IMHO: It's either related to 2 things.
2. Duplicate content
For me, I have a few duplicators, but they are of such low quality, that it's unbelievable to me that Google is too incompetent to construct an algo that can't recognize between who is legit and who is not.
The other might be related to links. However, I build theme related links very, very slowly. Less then 5 a month.
Although it might be one of those 2, neither one is really a "glaringly obvious" problem.
Whatever it is, it better get rolled back.
[edited by: Freedom at 6:49 pm (utc) on Sep. 24, 2005]
soapystar, that looks to be the case with this site of mine... Same template throughtout the site. It's possible.
GG - why not request examples from webmasters.. just mention a code to add to those feedback forms!
[edited by: nutsandbolts at 6:52 pm (utc) on Sep. 24, 2005]
We do have thousands of links, since we often break news or media so sites link to us in the hundreds each week...often in a very short space of time. Plus as I said we do have thousands of pages of duplicate stories, but that is the only way you can cover certain world events. Plus although we run a lot of original content as well we sometimes license that out too...
I do hope it changes though or we will be in some trouble. Just don't realise how dependent you are on one company. Guess this is a sit and see.
I also had a look on Alexa (I know flaky but gives rought idea). I noted all our peers and similar sites have followed us in a big drop in traffic last few days.
[edited by: FattyB at 6:54 pm (utc) on Sep. 24, 2005]
Does Google think I am a Link spammer from scrapers?
I don't think links, or templates or anything has the slightest to do with this.

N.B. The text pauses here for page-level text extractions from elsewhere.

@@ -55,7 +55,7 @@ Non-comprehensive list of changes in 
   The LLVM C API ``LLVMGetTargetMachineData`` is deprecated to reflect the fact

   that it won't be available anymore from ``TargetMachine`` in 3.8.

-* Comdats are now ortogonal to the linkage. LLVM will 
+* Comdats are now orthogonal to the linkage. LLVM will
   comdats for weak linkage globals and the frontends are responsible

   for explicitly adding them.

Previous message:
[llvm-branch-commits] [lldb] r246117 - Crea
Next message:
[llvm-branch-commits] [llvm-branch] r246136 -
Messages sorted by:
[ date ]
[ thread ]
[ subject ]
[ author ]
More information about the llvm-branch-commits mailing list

As mentioned above, sites seem to manage to hold onto (or at least not drop much for) some searches, while being dropped hundreds of spots for most things (and seldom ever gone completely out of the top 1000). Also, pages on a domain that have not been copied in any way (like those built a few days ago) also have a mega-drop in rankings, from #1 when not filtered to down hundreds in the regular search.
This is domain related. Specific pages don't have to be copied to be filtered. At the same time, the ridiculously inflated page counts seem to always exist, and it appears (like to hear any exceptions) that you always have to be over 1000 pages, meaning you can never check to see what any of these phantom pages are supposed to be.

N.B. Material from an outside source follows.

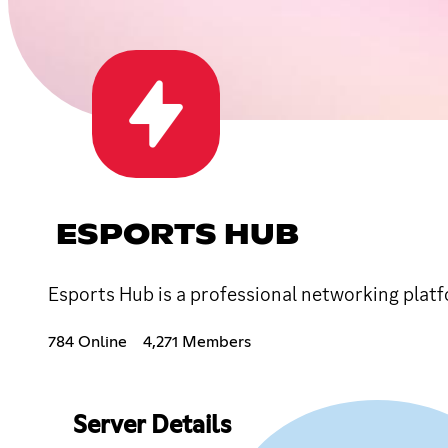
ESPORTS HUB
Esports Hub is a professional networking platf
784 Online
4,271 Members
Server Details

It seems awfully advanced for Google to recognize that a domain has some high threshold of copying by other domains, and thus gets filtered for almost all searches -- although this could be the same sort of ill-conceived notion as the establishment of the Supplemental index.

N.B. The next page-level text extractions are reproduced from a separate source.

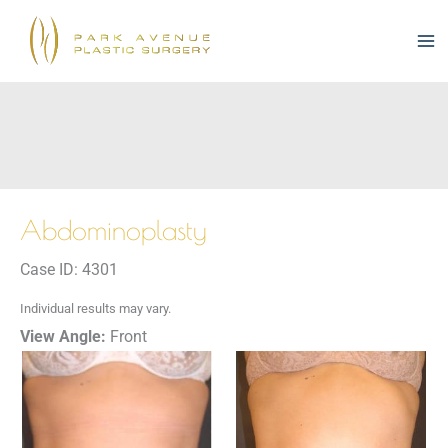
Skip
to
content
Abdominoplasty
Case ID: 4301
Individual results may vary.
View Angle:
Front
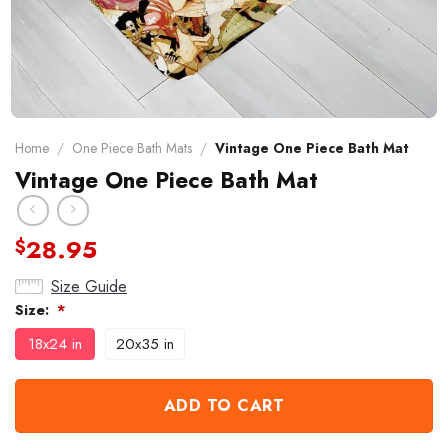
Home
/
One Piece Bath Mats
/
Vintage One Piece Bath Mat
Vintage One Piece Bath Mat
28.95
$
Size Guide
Size:
*
18x24 in
20x35 in
ADD TO CART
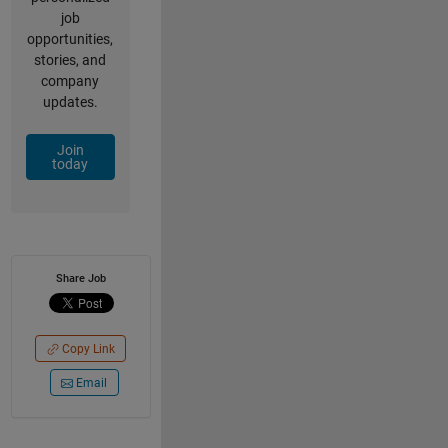
job
opportunities,
stories, and
company
updates.
Join
today
Share Job
Copy Link
Email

In any case, I don't think people should go too far afield with this, or read too much into it in tin hat ways. &filter=0 corrects the problem... in my experience, it *always* corrects it. That one bit of information should tell Google how they massively screwed up, and tell them what they need to do to fix it. If it is an overall domain level of content theft that triggers it, it is doubtful that we as webmasters can do much of anything about it, since by definition the contetn theft will be widespread, and more importantly, in most cases HAVING THE STOLEN CONETENT REMOVED WILL HAVE NO EFFECT, because it is in the supplemental index (in most cases) and deleting supplemental pages does not get them deleted from the supplemental index.
Google Guy(s) and Google Gal(s), you know what you did. Stop doing it. It accomplished nothing positive. The results are virtually unchanged... except you are filtering out many of the most respected (and stolen from) domains in every niche.
My site scraped and now missing was registered by me in 98. Hard to believe the 250 sites that are listsed instead of me were registered before then. I'll bet not one of them was.
Can it be so difficult to sort this out?
What does google expect us to do rewrite the site for every update?